Hoje, exchanges centralizadas dominam: 64% de toda a atividade cripto na América Latina passa por plataformas como Binance, Mercado Bitcoin, Bitso e Ripio, proporção bem maior do que em Europa (53%) ou América do Norte (49%). Neobancos como Nubank e Mercado Pago já constroem posição nesse espaço com a vantagem de um relacionamento financeiro preexistente. O cliente que usa o app de uma instituição para pagar boleto, investir em CDB e contratar crédito pode estar usando um canal completamente separado para comprar USDT ou ETH. Na maioria dos casos, não é preferência pelo concorrente: a opção simplesmente não está disponível na plataforma onde concentra seu relacionamento financeiro. A fragmentação do relacionamento acontece sem que a instituição perceba, porque não há dado capturado nem receita perdida visível nos dashboards internos.

O custo do gap

Esse gap tem custo: receita de corretagem e custódia que vai para outro player, dados comportamentais que a instituição não captura, e relacionamento que se fragmenta no exato momento em que o cliente mais cresce financeiramente.

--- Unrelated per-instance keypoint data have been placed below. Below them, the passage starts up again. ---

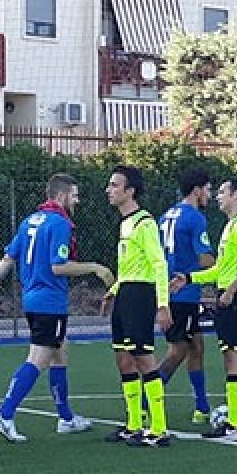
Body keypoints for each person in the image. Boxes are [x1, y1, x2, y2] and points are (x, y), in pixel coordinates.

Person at [0, 174, 114, 443]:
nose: (77, 200)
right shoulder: (60, 223)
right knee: (39, 357)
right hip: (49, 301)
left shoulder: (30, 220)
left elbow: (8, 257)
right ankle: (5, 414)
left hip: (33, 299)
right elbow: (58, 266)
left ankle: (66, 418)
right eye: (74, 195)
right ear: (62, 196)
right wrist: (95, 267)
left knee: (60, 351)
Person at [176, 176, 237, 440]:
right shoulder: (231, 227)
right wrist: (190, 278)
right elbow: (221, 270)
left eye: (223, 192)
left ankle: (235, 424)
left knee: (234, 357)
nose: (217, 196)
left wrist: (231, 290)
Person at [101, 166, 174, 447]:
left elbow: (158, 265)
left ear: (130, 191)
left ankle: (158, 428)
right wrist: (113, 291)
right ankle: (134, 423)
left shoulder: (145, 223)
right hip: (126, 293)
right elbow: (129, 267)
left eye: (115, 185)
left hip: (141, 294)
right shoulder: (125, 223)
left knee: (143, 358)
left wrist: (163, 305)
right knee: (122, 358)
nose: (109, 190)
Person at [156, 168, 216, 424]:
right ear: (197, 190)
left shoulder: (165, 216)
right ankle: (147, 400)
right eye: (208, 189)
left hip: (172, 290)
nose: (210, 195)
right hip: (183, 292)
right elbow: (204, 259)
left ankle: (201, 406)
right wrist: (227, 266)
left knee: (197, 345)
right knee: (179, 348)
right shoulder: (195, 218)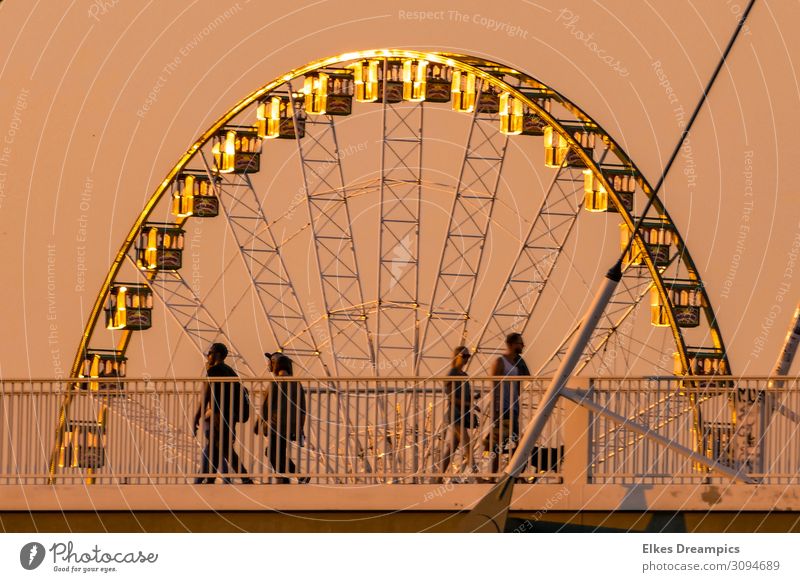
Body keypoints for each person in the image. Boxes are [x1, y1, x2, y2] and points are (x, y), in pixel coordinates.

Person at [192, 342, 253, 484]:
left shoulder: (214, 371)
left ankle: (245, 478)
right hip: (230, 416)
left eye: (210, 354)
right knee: (215, 447)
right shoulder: (230, 371)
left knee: (224, 448)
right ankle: (208, 479)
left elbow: (206, 396)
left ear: (217, 354)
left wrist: (196, 417)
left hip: (219, 416)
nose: (208, 357)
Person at [256, 354, 307, 484]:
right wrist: (300, 428)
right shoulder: (297, 384)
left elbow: (265, 407)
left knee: (273, 453)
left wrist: (258, 424)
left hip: (275, 425)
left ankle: (295, 476)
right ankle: (287, 477)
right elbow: (302, 410)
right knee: (276, 452)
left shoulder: (275, 383)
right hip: (291, 425)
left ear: (275, 365)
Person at [486, 332, 530, 475]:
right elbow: (493, 384)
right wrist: (495, 408)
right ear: (511, 344)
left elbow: (528, 377)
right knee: (499, 443)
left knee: (519, 443)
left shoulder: (518, 363)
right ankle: (494, 475)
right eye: (520, 343)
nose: (522, 346)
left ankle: (513, 472)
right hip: (501, 408)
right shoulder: (500, 361)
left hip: (513, 408)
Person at [440, 346, 479, 480]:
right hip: (455, 413)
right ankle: (476, 475)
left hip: (464, 413)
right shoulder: (452, 373)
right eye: (465, 356)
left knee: (451, 448)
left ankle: (438, 477)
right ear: (456, 356)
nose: (467, 359)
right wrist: (468, 404)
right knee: (467, 443)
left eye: (469, 356)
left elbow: (464, 395)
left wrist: (473, 399)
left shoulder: (464, 375)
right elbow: (450, 396)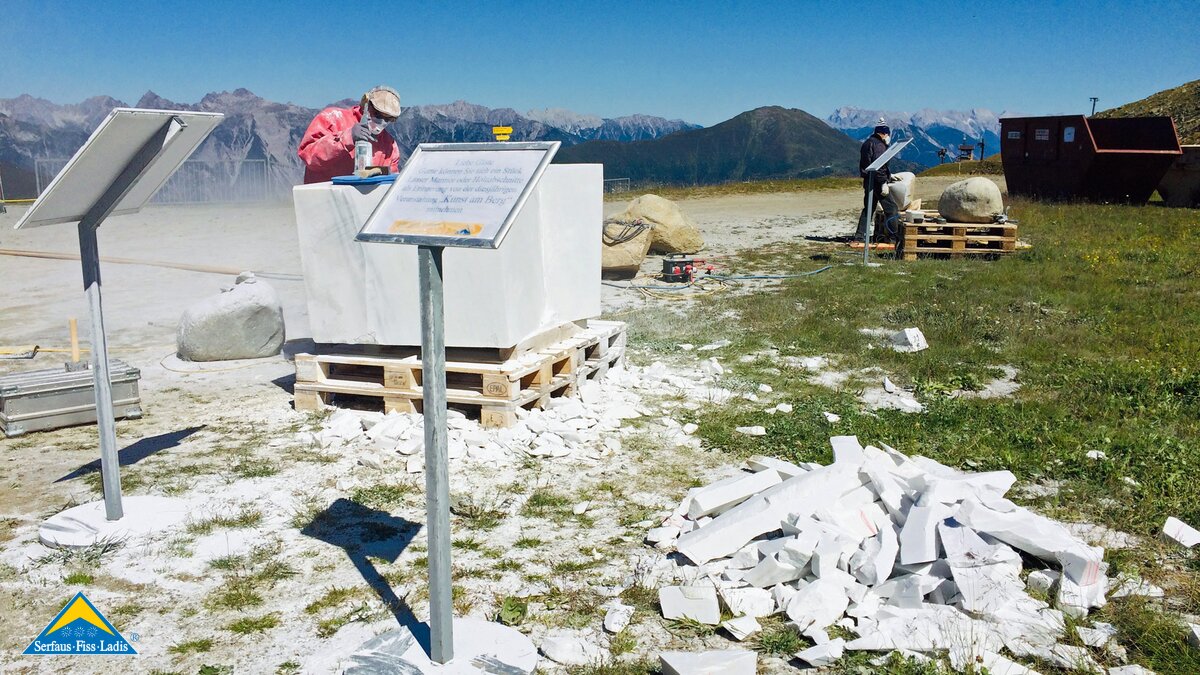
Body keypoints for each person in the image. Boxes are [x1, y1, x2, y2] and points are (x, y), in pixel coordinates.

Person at [298, 86, 402, 184]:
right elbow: (308, 155)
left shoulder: (390, 146)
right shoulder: (332, 119)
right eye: (378, 114)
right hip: (323, 198)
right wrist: (346, 138)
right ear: (366, 104)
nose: (382, 121)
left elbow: (390, 182)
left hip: (362, 201)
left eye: (388, 119)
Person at [855, 122, 902, 243]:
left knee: (868, 209)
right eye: (888, 135)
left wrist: (890, 175)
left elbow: (869, 163)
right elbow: (879, 165)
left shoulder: (868, 142)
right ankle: (893, 238)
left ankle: (860, 236)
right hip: (877, 182)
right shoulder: (879, 145)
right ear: (884, 134)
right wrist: (883, 182)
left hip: (869, 180)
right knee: (891, 208)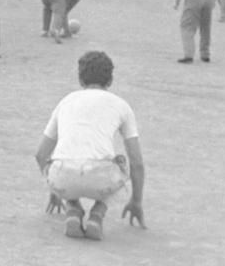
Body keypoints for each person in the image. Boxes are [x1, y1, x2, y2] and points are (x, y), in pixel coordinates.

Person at [34, 51, 145, 241]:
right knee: (122, 163)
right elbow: (137, 163)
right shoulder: (122, 106)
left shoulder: (66, 101)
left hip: (62, 176)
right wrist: (136, 201)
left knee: (64, 165)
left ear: (80, 79)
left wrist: (55, 188)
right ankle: (97, 214)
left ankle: (73, 207)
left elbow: (40, 154)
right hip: (101, 178)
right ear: (110, 80)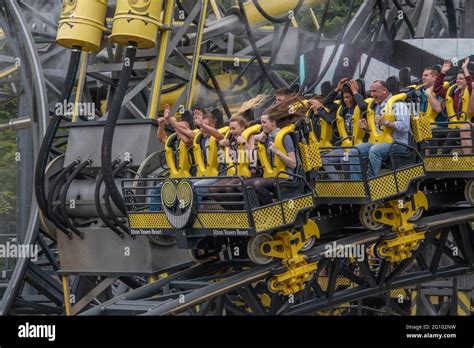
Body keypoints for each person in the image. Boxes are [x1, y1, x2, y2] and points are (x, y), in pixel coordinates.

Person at [244, 98, 303, 206]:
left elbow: (293, 164)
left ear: (273, 123)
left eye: (264, 122)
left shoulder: (284, 137)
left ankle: (271, 209)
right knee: (246, 185)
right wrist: (256, 142)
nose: (261, 125)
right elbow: (255, 159)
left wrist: (277, 152)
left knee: (258, 184)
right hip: (272, 175)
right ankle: (257, 211)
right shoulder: (265, 138)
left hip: (286, 176)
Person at [349, 80, 411, 180]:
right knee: (354, 151)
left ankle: (372, 183)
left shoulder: (398, 105)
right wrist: (366, 128)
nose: (371, 94)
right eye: (371, 91)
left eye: (374, 91)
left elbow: (404, 126)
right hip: (380, 142)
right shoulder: (376, 107)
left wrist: (386, 122)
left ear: (384, 91)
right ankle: (358, 184)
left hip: (399, 144)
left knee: (375, 150)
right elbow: (379, 132)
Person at [320, 78, 368, 179]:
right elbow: (326, 104)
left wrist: (355, 92)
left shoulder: (361, 106)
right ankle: (339, 184)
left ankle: (351, 186)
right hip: (346, 146)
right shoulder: (343, 109)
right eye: (344, 97)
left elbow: (364, 107)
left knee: (345, 159)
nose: (345, 100)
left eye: (348, 97)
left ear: (354, 97)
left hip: (359, 146)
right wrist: (337, 89)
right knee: (325, 159)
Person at [434, 58, 473, 155]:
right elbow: (437, 89)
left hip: (468, 125)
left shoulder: (471, 91)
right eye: (457, 78)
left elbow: (471, 85)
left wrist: (464, 68)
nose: (457, 81)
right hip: (454, 126)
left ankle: (442, 159)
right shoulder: (452, 91)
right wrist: (443, 72)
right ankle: (431, 160)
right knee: (434, 131)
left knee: (453, 133)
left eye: (460, 79)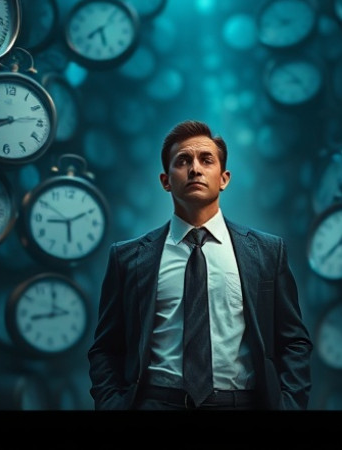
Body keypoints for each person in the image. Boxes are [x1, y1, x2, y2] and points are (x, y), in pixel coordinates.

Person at [88, 119, 312, 410]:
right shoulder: (128, 258)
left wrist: (290, 406)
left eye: (206, 160)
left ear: (224, 178)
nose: (195, 169)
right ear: (165, 181)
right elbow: (106, 348)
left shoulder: (267, 252)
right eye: (183, 161)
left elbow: (293, 342)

Corretoras e bancos têm o que a maioria das exchanges não tem: conformidade regulatória estabelecida, confiança acumulada com o cliente e uma base ativa que já deposita dinheiro nessas plataformas. Em novembro de 2025, o Banco Central publicou as resoluções que operacionalizam a Lei de Ativos Virtuais de 2022. O quadro regulatório no Brasil é mais claro hoje do que em qualquer momento anterior, o que é vantagem competitiva para quem já opera dentro do sistema financeiro formal.

Como a integração funciona na prática

A maioria das instituições financeiras tem intenção de oferecer cripto. O obstáculo é a execução. Construir infraestrutura do zero envolve custódia, liquidez, compliance de ativos digitais, integração com múltiplas blockchains e manutenção contínua. É caro, leva tempo e está fora do core de qualquer banco ou fintech.

O modelo de Crypto as a Service resolve essa equação via API: a instituição passa a oferecer compra, venda e custódia de criptoativos para sua base de clientes sem construir nem manter a infraestrutura por baixo. O produto fica na plataforma da instituição; a infraestrutura é operada por quem já faz isso há mais de uma década.

Os clientes dessas instituições não estão esperando o mercado amadurecer. Já decidiram entrar, e encontraram outros canais para fazer isso. O que resta avaliar é por quanto tempo faz sentido deixar essa receita e esse relacionamento nas mãos de outra empresa.